Marks Electrical CFO Tom Pallatt steps down from online retailer
Marks Electrical Group (AIM:MRK) announced the departure of chief financial officer Tom Pallatt, who will remain in post through a handover period while the company conducts a search for his successor. The shares slipped 0.55% to 45.25p, a muted reaction suggesting the market views the transition as manageable rather than disruptive.
Pallatt's tenure spanned the company's AIM listing and its development as a listed online appliance retailer. The orderly nature of the departure, with a commitment to cover the transition, reduces execution risk, though the CFO search will be a near-term focus for the board.
Ilika opens retail offer for solid-state battery development funding
Ilika (AIM:IKA) launched a retail offer to raise up to £500,000 from existing UK shareholders, with the offer closing on 7 July. Proceeds are directed at advancing both the Stereax micro-battery platform, targeted at active implantable medical devices, and the Goliath solid-state battery programme aimed at electric vehicle and defence applications. The shares were broadly flat at 28.969p (-0.11%).
Ilika closes institutional raise for Stereax and Goliath programmes
Ilika (AIM:IKA) also closed its institutional capital raise, with chief executive Graeme Purdy highlighting that "Stereax continues to be of great interest to active implantable medical device developers while the Goliath EV roadmap has reached an exciting intersection point with the urgent sovereign needs of the defence sector." The dual-track fundraise, institutional close followed by an open retail offer, reflects the company's effort to broaden its shareholder base while funding two distinct commercialisation pathways simultaneously.

══════════

According to the market news above, on what date does Ilika's retail offer close?

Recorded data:
══════════

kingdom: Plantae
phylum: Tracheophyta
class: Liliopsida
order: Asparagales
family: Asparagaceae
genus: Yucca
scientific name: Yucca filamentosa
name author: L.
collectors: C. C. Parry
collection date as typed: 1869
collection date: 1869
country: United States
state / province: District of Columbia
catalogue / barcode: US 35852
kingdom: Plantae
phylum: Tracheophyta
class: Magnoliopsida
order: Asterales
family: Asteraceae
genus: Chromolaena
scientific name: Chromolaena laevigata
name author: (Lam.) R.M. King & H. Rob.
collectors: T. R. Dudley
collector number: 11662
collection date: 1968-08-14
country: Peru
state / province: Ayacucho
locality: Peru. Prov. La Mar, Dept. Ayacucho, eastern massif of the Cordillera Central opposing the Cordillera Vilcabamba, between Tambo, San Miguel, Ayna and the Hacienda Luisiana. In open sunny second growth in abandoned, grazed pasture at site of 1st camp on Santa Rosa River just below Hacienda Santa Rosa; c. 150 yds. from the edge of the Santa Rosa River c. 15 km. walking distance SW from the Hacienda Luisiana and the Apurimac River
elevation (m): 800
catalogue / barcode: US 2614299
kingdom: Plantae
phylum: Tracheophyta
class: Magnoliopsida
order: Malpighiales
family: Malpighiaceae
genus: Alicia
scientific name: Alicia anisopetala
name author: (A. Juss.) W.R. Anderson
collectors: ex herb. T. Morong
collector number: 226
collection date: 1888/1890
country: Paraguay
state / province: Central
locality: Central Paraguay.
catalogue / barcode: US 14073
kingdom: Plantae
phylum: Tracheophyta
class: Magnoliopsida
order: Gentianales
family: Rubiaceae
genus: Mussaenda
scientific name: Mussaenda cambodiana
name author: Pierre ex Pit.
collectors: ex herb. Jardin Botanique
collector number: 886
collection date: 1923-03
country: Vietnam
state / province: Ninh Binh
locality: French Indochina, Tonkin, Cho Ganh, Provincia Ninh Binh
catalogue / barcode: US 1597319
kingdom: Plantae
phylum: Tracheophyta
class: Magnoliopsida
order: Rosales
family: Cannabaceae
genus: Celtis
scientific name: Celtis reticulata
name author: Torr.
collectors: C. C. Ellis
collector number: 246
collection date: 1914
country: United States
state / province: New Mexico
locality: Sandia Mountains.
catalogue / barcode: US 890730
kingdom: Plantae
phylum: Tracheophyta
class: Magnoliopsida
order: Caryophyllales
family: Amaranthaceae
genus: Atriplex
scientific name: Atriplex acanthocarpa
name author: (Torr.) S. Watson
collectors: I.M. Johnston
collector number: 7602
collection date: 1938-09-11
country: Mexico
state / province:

══════════

> [Written response]
7 July